The annihilation theorem for the completely reducible Lie superalgebras

A well known theorem of Duflo claims that the annihilator of a Verma module in the enveloping algebra of a complex semisimple Lie algebra is generated by its intersection with the centre. For a Lie superalgebra this result fails to be true. For instance, in the case of the orthosymplectic Lie superalgebra osp(1, 2), Pinczon gave in [Pi] an example of a Verma module whose annihilator is not generated by its intersection with the centre of universal enveloping algebra. More generally, Musson produced in [Mu1] a family of such "singular" Verma modules for osp(1, 2l) cases. In this article we give a necessary and sufficient condition on the highest weight of a osp(1, 2l)-Verma module for its annihilator to be generated by its intersection with the centre.
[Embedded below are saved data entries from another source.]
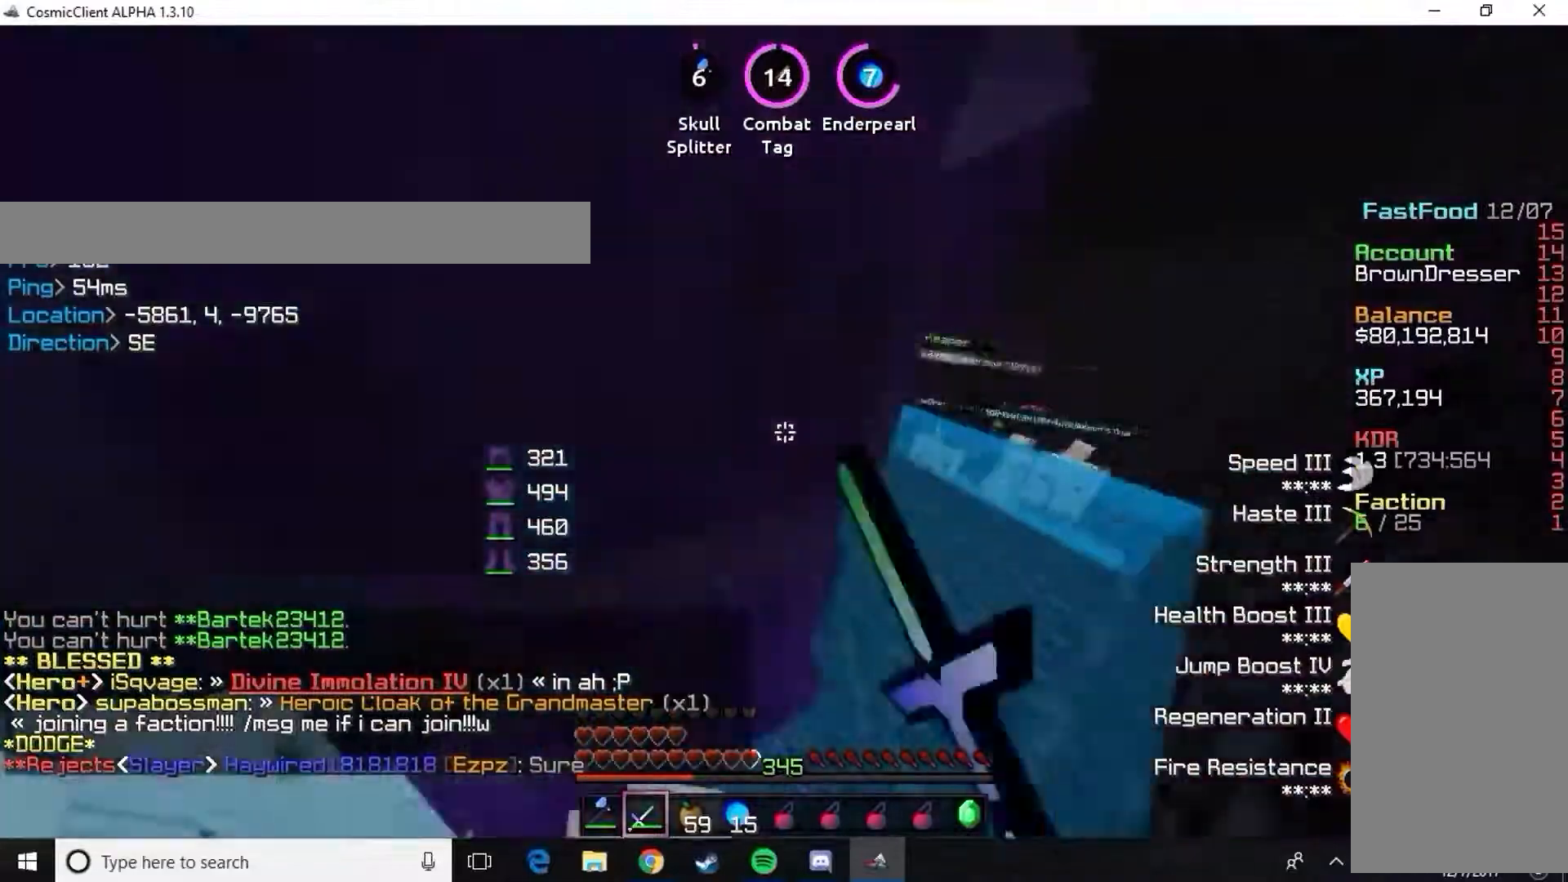
{"keys": ["a", "w"], "mouse": ["left"], "events": [[50, "mouse_left", "down"], [84, "a", "down"], [117, "mouse_left", "up"], [184, "mouse_left", "down"], [251, "mouse_left", "up"], [317, "mouse_left", "down"], [417, "mouse_left", "up"], [434, "mouse_left", "down"], [434, "w", "down"]]}
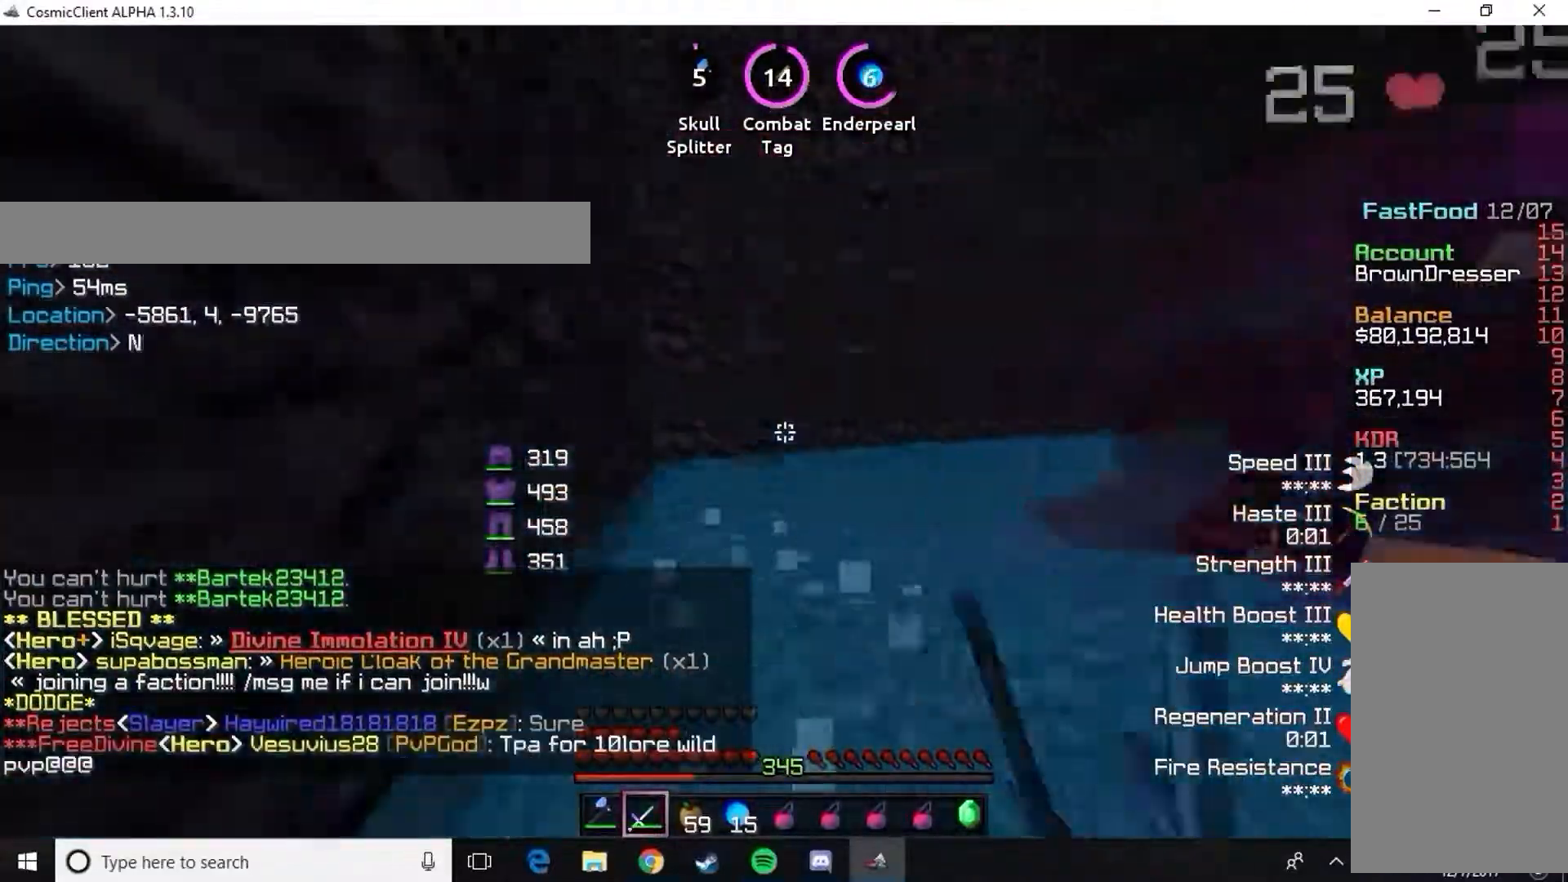
{"keys": ["w"], "mouse": ["left"], "events": [[83, "mouse_left", "up"], [100, "mouse_left", "down"], [217, "mouse_left", "up"], [300, "mouse_left", "down"], [317, "a", "up"], [384, "mouse_left", "up"], [434, "mouse_left", "down"]]}
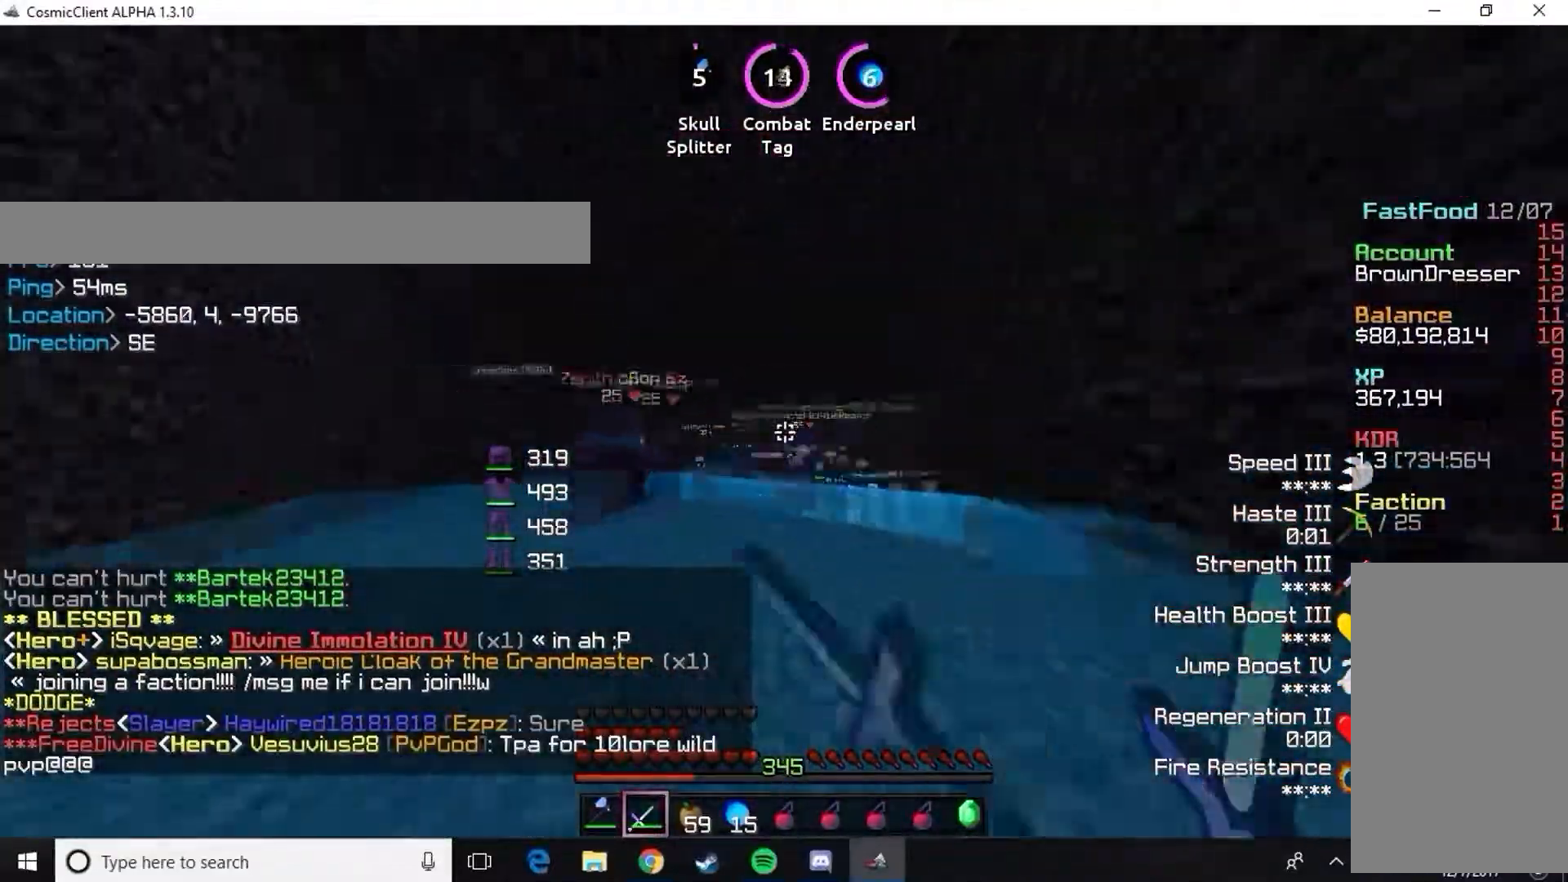
{"keys": ["w"], "mouse": [], "events": [[50, "mouse_left", "up"], [67, "mouse_left", "down"], [184, "mouse_left", "up"], [234, "mouse_left", "down"], [351, "mouse_left", "up"], [401, "a", "down"], [401, "mouse_left", "down"], [467, "mouse_left", "up"], [501, "a", "up"]]}
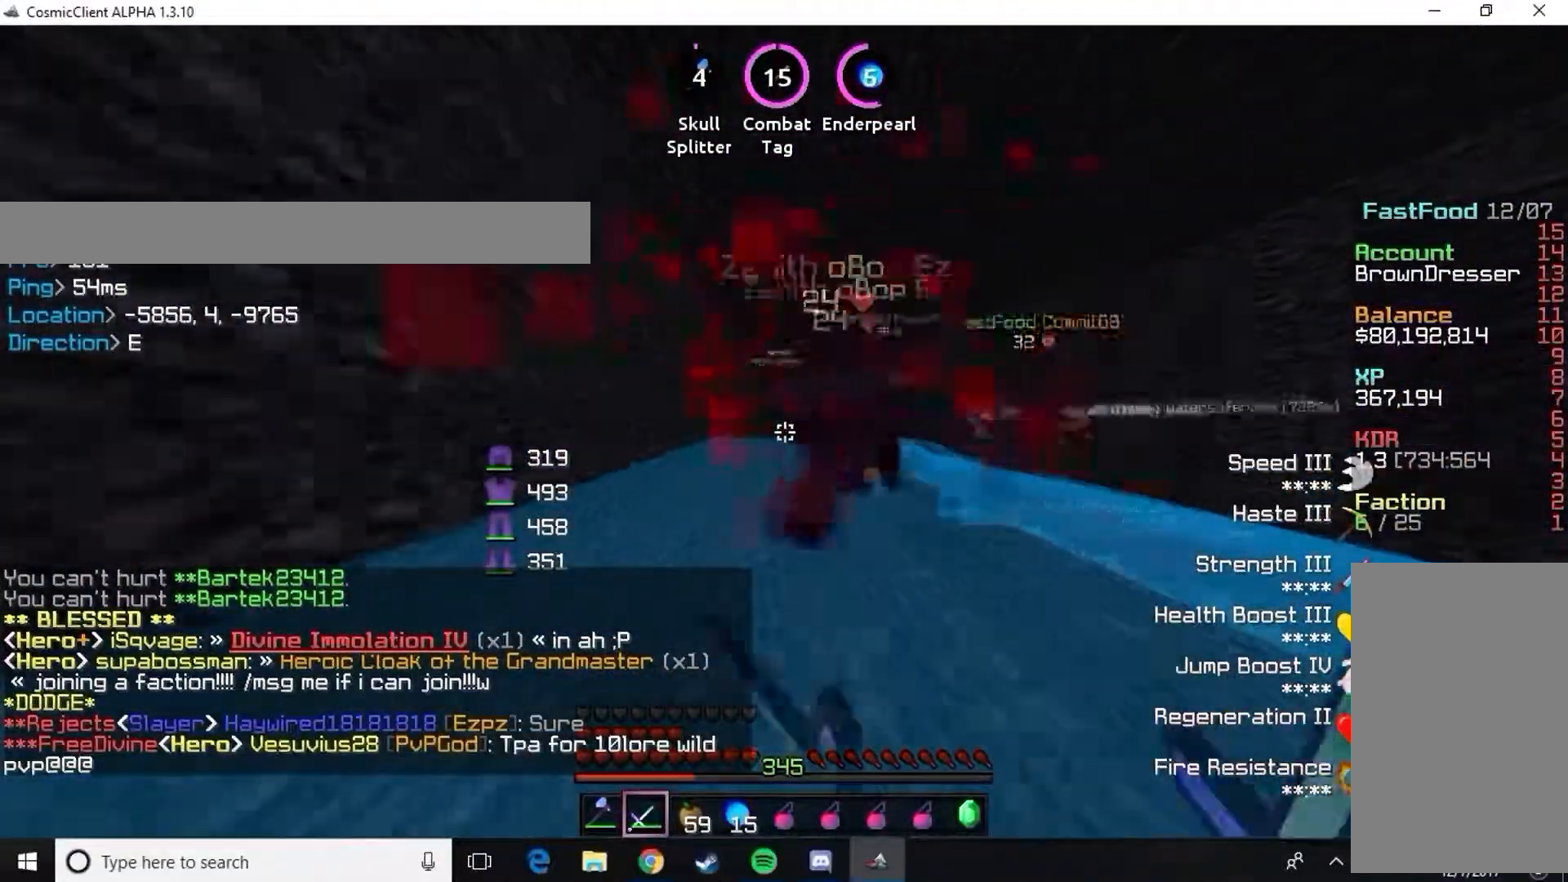
{"keys": ["w"], "mouse": ["left"], "events": [[33, "mouse_left", "down"], [117, "mouse_left", "up"], [167, "mouse_left", "down"], [283, "mouse_left", "up"], [333, "mouse_left", "down"], [417, "mouse_left", "up"], [467, "mouse_left", "down"]]}
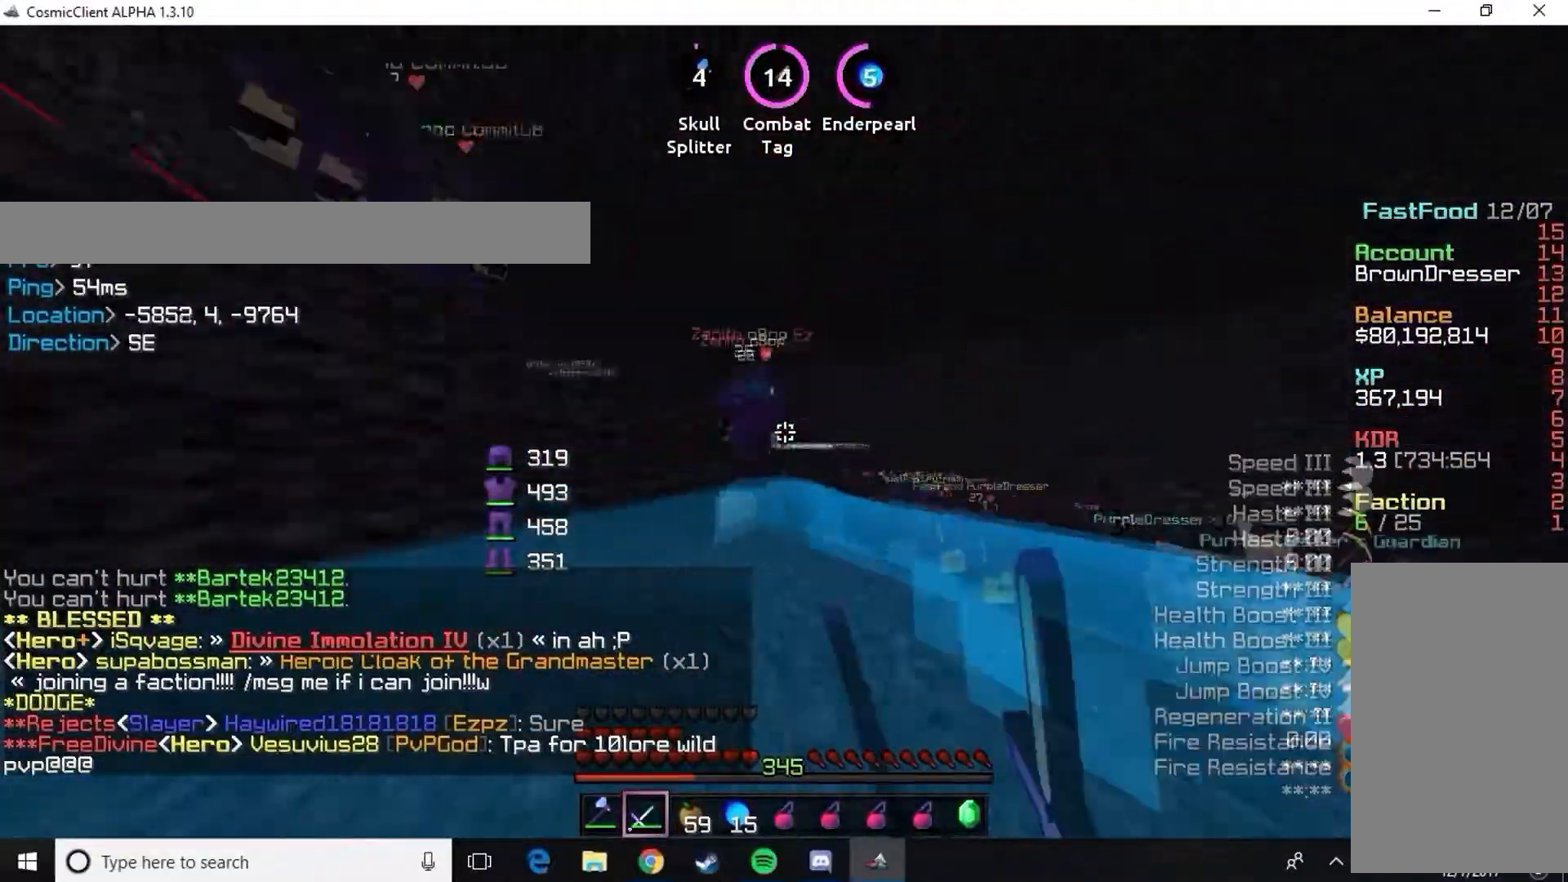
{"keys": ["d", "w"], "mouse": [], "events": [[50, "mouse_left", "up"], [100, "mouse_left", "down"], [217, "d", "down"], [217, "mouse_left", "up"], [267, "mouse_left", "down"], [351, "mouse_left", "up"], [367, "d", "up"], [367, "mouse_left", "down"], [434, "d", "down"], [467, "mouse_left", "up"]]}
This answers a question of Musson. The classical proof of the Duflo theorem is based on a deep result of Kostant which uses some delicate algebraic geometry reasonings. Unfortunately these arguments can not be reproduced in the quantum and super cases. This obstruction forced Joseph and Letzter, in their work on the quantum case (see [JL]), to find an alternative approach to the Duflo theorem. Following their ideas, we compute the factorization of the Parthasarathy-Ranga-Rao-Varadarajan (PRV) determinants. Comparing it with the factorization of Shapovalov determinants we find, unlike to the classical and quantum cases, that the PRV determinant contains some extrafactors. The set of zeroes of these extrafactors is precisely the set of highest weights of Verma modules whose annihilators are not generated by their intersection with the centre. We also find an analogue of Hesselink formula (see [He]) giving the multiplicity of every simple finite dimensional module in the graded component of the harmonic space in the symmetric algebra.